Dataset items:
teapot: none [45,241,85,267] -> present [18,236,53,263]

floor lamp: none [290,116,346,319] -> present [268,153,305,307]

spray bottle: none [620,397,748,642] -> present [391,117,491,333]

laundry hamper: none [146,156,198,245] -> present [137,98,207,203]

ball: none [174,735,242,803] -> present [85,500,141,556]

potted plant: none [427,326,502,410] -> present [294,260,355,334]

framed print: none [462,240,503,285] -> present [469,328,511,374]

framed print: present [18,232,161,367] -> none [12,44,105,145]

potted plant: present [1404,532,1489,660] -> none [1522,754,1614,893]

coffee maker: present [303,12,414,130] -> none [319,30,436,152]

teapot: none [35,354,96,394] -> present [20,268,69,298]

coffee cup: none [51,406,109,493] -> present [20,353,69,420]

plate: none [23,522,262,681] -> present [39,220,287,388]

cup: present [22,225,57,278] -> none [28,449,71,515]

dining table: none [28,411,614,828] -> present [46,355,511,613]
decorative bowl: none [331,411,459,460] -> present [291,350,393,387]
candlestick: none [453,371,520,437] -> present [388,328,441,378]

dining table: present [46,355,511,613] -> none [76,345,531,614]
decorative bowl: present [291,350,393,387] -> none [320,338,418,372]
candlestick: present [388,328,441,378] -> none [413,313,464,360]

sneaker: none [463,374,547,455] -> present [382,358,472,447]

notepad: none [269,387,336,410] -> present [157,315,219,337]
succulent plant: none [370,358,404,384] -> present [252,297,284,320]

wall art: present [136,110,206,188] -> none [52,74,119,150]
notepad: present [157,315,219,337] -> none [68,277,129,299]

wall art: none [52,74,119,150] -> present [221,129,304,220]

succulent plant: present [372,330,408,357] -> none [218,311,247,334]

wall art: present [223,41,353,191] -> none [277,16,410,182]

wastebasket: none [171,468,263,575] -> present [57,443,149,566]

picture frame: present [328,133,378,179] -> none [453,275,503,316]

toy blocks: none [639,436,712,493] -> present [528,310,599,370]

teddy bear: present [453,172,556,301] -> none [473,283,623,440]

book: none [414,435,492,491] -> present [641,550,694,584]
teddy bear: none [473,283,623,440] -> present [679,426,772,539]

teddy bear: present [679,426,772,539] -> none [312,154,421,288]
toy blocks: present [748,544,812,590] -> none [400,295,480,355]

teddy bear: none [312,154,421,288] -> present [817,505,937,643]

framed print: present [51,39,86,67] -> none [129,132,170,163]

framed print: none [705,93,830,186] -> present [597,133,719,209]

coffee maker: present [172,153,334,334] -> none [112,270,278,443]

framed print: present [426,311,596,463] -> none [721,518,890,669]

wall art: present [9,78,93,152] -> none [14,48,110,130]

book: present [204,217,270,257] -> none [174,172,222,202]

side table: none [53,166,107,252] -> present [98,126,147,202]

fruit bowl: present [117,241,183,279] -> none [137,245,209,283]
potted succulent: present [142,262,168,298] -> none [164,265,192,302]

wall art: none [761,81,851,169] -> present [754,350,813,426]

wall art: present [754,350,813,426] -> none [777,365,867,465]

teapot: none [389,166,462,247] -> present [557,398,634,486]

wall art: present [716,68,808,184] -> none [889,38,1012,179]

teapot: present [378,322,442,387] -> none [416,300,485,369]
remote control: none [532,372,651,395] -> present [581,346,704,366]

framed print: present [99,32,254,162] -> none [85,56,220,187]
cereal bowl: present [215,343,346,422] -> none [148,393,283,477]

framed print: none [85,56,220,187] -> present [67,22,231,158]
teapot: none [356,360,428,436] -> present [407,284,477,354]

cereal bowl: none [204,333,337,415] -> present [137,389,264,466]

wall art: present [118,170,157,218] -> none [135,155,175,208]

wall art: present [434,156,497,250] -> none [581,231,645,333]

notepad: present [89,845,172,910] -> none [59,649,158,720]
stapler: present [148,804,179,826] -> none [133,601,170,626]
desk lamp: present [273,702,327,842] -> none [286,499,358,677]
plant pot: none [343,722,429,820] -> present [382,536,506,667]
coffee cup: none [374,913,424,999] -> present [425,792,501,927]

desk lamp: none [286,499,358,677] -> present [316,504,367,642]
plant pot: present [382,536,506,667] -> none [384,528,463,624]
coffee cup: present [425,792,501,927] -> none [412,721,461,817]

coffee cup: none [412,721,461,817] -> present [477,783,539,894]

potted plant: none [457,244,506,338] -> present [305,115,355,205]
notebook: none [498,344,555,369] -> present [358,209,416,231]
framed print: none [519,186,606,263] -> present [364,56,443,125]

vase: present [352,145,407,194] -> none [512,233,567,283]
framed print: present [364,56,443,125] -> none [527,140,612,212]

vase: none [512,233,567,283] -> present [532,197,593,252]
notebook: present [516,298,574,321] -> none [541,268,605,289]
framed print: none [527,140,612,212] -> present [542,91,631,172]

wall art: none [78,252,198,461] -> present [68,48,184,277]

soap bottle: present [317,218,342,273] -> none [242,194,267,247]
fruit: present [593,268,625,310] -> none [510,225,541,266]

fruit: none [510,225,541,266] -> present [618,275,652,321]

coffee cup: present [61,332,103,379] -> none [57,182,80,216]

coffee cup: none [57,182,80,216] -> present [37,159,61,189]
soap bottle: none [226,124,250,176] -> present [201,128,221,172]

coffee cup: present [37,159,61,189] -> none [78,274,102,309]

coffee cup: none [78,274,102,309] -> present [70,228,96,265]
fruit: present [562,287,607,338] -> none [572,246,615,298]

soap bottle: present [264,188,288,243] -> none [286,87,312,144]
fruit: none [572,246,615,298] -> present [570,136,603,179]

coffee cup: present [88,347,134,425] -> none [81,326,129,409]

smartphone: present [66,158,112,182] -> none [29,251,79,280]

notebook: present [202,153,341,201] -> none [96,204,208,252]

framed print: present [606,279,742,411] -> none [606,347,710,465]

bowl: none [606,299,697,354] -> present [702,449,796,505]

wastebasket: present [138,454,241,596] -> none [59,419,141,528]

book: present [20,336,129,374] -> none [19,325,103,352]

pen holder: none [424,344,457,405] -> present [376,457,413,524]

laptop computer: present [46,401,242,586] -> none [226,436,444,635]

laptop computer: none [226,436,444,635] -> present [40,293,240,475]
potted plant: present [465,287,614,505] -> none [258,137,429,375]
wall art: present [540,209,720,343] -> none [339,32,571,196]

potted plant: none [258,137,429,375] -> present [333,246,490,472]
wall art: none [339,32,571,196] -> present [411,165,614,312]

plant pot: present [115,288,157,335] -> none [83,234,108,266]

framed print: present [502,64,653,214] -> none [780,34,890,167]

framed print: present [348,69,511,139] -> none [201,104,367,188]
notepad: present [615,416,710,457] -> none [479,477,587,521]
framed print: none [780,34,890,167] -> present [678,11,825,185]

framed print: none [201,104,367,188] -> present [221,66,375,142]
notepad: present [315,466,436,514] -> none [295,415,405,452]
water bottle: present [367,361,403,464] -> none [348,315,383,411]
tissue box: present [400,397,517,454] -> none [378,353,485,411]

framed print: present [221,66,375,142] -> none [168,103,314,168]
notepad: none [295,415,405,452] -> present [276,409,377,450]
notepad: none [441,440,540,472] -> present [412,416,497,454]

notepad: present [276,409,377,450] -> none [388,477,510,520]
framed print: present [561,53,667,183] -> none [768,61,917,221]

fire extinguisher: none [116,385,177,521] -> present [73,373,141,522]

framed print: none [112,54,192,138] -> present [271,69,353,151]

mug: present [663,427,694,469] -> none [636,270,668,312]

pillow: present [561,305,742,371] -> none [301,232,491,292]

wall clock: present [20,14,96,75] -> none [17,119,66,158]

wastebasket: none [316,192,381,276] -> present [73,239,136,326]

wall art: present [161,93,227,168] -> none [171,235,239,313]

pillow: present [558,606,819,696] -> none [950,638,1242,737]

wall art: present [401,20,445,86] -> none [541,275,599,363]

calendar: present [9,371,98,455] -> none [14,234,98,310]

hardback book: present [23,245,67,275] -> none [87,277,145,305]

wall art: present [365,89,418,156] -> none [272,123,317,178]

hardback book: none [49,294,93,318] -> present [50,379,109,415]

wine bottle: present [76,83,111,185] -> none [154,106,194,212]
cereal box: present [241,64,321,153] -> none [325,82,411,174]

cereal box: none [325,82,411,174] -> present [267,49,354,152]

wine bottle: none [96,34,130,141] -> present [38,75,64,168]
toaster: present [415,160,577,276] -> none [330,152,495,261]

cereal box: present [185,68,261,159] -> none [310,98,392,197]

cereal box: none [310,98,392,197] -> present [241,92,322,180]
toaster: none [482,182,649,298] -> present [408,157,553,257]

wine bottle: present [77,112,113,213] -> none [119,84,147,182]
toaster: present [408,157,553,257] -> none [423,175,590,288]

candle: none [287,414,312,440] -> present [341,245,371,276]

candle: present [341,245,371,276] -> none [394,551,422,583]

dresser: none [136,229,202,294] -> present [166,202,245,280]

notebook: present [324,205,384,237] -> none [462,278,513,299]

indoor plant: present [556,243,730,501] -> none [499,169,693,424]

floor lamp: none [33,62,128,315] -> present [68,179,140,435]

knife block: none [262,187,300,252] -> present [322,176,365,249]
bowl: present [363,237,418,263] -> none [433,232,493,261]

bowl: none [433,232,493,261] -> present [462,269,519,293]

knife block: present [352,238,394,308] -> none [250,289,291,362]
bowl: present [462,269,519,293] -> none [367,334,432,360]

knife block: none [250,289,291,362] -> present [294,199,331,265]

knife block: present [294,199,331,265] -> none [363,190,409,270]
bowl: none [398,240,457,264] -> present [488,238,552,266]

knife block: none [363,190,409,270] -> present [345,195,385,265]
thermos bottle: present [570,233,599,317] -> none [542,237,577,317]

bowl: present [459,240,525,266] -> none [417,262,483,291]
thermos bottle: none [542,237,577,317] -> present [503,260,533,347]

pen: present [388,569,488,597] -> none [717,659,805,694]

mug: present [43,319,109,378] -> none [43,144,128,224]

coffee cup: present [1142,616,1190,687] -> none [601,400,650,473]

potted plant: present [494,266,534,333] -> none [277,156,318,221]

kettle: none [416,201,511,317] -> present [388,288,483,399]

== WORK REQUIRED ==
From the records above, reproduce exactly the lines from the one with "thermos bottle: none" to the one with "potted plant: present [494,266,534,333]", both included, and no others.

== SOLUTION TO THIS EXERCISE ==
thermos bottle: none [542,237,577,317] -> present [503,260,533,347]

pen: present [388,569,488,597] -> none [717,659,805,694]

mug: present [43,319,109,378] -> none [43,144,128,224]

coffee cup: present [1142,616,1190,687] -> none [601,400,650,473]

potted plant: present [494,266,534,333] -> none [277,156,318,221]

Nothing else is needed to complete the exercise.